Les jumeaux ont tout de même des rapports particuliers : d'une certaine manière, depuis le début de leur existence, ils n'ont jamais été seuls… En voyant l'autre, ils se voient eux-mêmes, voient leurs propres erreurs, et l'erreur de l'autre. L'autre en outre sait qu'il est regardé. La question à la scène du qui regarde qui» est multipliée de manière exponentielle ! Or, lorsque par exemple l'une des jumelles restait seule, sans que sa sœur soit présente dans l'espace, son comportement devenait très différent ! Il y a cet univers entre les jumeaux qu'ici on multiplie par deux, c'est soudain une autre vision du monde.

Jean Lambert-wild évoquait au début du projet être inspiré par la figure du zombie.
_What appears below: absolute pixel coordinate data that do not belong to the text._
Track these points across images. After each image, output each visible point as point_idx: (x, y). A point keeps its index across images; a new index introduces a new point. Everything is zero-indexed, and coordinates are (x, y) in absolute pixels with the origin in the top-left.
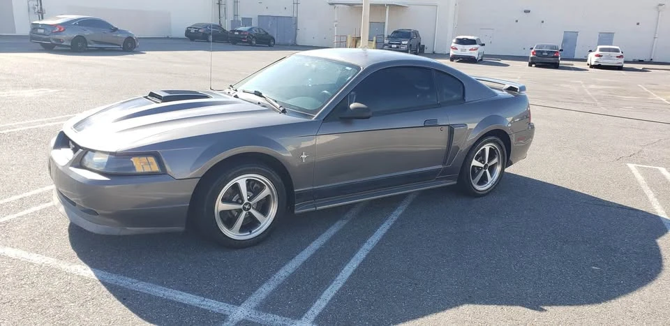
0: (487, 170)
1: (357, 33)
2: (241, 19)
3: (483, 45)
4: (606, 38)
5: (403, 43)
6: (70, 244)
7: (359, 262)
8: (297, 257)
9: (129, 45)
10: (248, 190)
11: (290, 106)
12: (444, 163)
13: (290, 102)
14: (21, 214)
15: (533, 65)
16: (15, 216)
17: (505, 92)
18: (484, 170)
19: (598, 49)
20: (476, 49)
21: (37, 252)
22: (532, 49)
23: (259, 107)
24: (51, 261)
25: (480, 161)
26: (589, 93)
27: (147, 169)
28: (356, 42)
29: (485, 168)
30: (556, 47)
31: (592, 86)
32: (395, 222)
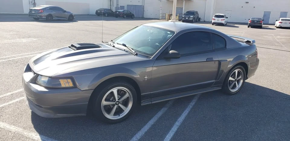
0: (236, 82)
1: (171, 13)
2: (119, 7)
3: (227, 18)
4: (284, 14)
5: (191, 17)
6: (31, 120)
7: (173, 133)
8: (142, 129)
9: (71, 18)
10: (118, 94)
11: (140, 52)
12: (215, 79)
13: (139, 49)
14: (10, 102)
15: (250, 27)
16: (8, 104)
17: (245, 43)
18: (234, 82)
19: (280, 20)
20: (224, 20)
21: (14, 125)
22: (249, 19)
23: (124, 53)
24: (20, 130)
25: (233, 78)
26: (277, 40)
27: (67, 85)
28: (170, 16)
29: (235, 81)
30: (260, 19)
31: (278, 37)
32: (191, 109)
Est-ce quelque chose que vous retrouvez, dont vous vous inspirez, pour votre travail chorégraphique ? 

C'est une dimension qui est toujours présente, mais je crois qu'il s'agit moins de la figure du « zombie » à proprement parler, et plutôt de celle du mort-vivant : ce qui est mort mais n'est pas encore en paix, ce qui nous hante, est irrationnel et dépasse cette réalité de vie et de corps que nous connaissons. Il s'agit maintenant de savoir comment le théâtraliser, le mettre en chair, ce pour quoi nous avons déjà des outils, une palette, ne serait-ce que dans la perturbation réelle que constitue le dédoublement ! Le dédoublement permet de voir et projeter beaucoup de choses, faire en sorte qu'on se dise : ce deuxième personnage est le fantôme du premier, c'est le premier, mais mort. Par ailleurs, l'idée d'introduire le fantôme dans le théâtre, au delà de la rationalité, est une des portes d'entrée de la compréhension du travail de Jean Lambert-wild. Peut-être que lui imagine un zombie, moi je veux rendre ce zombie vivant. Or, je crois que lui comme moi voyons la même chose.